Musings Over an AK-47

23 July 2012, 08:26

Do you want to see friends you haven’t seen for a long time? Then come to the Ukrainian House. At least, that was where many friends gathered the first three to four days of the language protest.

The modest scale of the protest marathon against the language bill – from 500-600 to several thousand people at the most on some days – can be misleading. The initiators – the hunger strikers – and the always-present core of activists were joined by many who had escaped from their offices or cut their sleep short to be there at least a few hours. They did not come waving flags or chanting slogans. Sometimes they didn’t even know what they were supposed to do. But they simply could not stand aside and came, raising the total number of people involved in the protest.

The protest rallied both known bright-eyed, eager activists and regular, concerned citizens not in the habit of joining mass protests even just six months ago. But here is what I noticed: nearly half of my friends and acquaintances who came to European Square use Russian in their everyday communication. The protesters included not only people who are Ukrainian in their last name, mother language and nationality, but also those I'd call political Ukrainians: Ukrainian Russians, Ukrainian Jews, Ukrainian Poles and even one Ukrainian Afghani. All of them are at least bilingual or even exclusively Russian-speaking. I couldn’t help but wonder: Why are they protecting the Ukrainian language? Is it a misunderstanding on their part? Insincerity? Opportunism? Schizophrenia?

I have already written about scores of Russian-speaking Ukrainians flatly rejecting attempts to “protect their rights”. This is not surprising, because the draft bill sponsored by the Party of Regions is symbolical, similar to the way a dog marks its territory. And that is exactly how many rather intelligent people saw it. As one blogger aptly remarked, the language issue is not linguistic but political: it is a marker of whether you are for Ukraine or against it. I could not have said it any better.

For or against Ukraine? This is a question of civilisational choice. It emerged in 1991, was debated in 2004 and became topical again in 2012. Ukraine, no doubt, is about continuity above other things: the language, culture, history and everyday way of life – all the things that define a people, their special melody of life. But Ukraine is also an alternative to the much-hated Soviet Union or, more precisely, the Evil Empire in its various incarnations. This is how it is viewed by many contemporary Ukrainian patriots (in the true sense of the word) who were seemingly indifferent to the national idea as such a while ago. In other words, Ukraine is to them not so much the past as it is the future, the potential, the chance.

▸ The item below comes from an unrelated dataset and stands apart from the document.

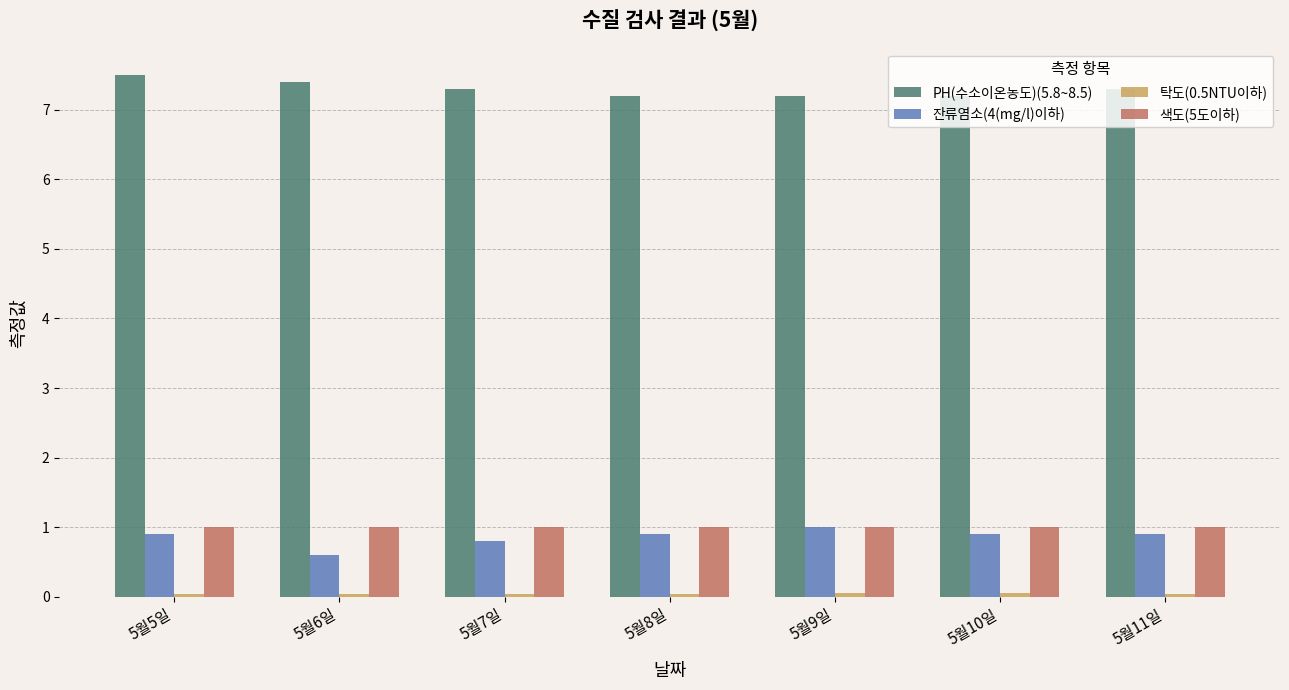

How many bars are there in total?

28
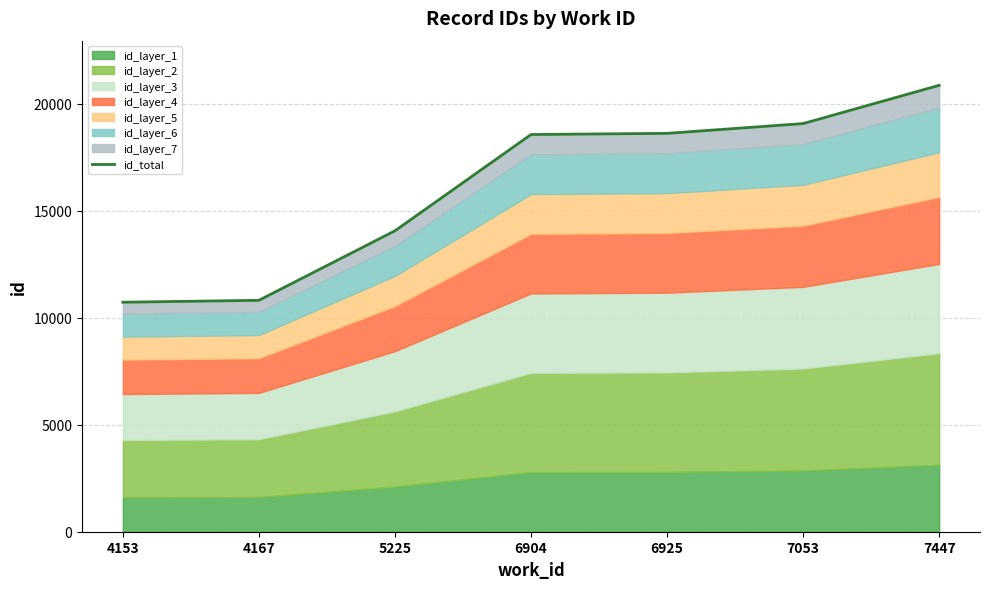

What is the change in value from 4153 to 5225?

+3336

They reject the imperial civilisational project whose marker is still the Russian language. One might even cite the linguistic relativity hypothesis put forward by Americans Edward Sapir and Benjamin Lee Whorf who claim linguistic structure shapes thought and how speakers comprehend reality. There is nothing exotic or mysterious about that: language is the sum of texts previously written in it. It is psychological inertia and a mental routine.

Furthermore, there is nothing you can do about it: the Russian language and, more broadly, Russian culture gave the world Tolstoy and Dostoevsky, Pasternak and Shostakovich, Brodsky and Tarkovsky. But it also produced Nicholas I, Lenin, Stalin, Andropov and Putin. It generated a powerful humanitarian tradition but also brought forth an opposing political tradition of neo-feudalism which Russian society has not been able to overcome all these years. The current Russian regime is a vivid example: the decorations may be new, but the essence has been the same since Peter I – all-powerful elites, theft sanctioned from above, indifferent and rude bureaucrats, total ideological control and external expansion with aspirations for messianism. Despite the generally timid but sometimes courageous and even heroic resistance of individual intellectuals, this order rests on the obedient and even aggressive consensus of the majority. Let’s face it: Russian mentality in its past and present form is incapable of anything else in the way of organising everyday life. (Can it change tomorrow?) It is like that worker from the old Soviet joke who stole parts from his plant hoping to build a cart but who ended up with an AK-47 every time.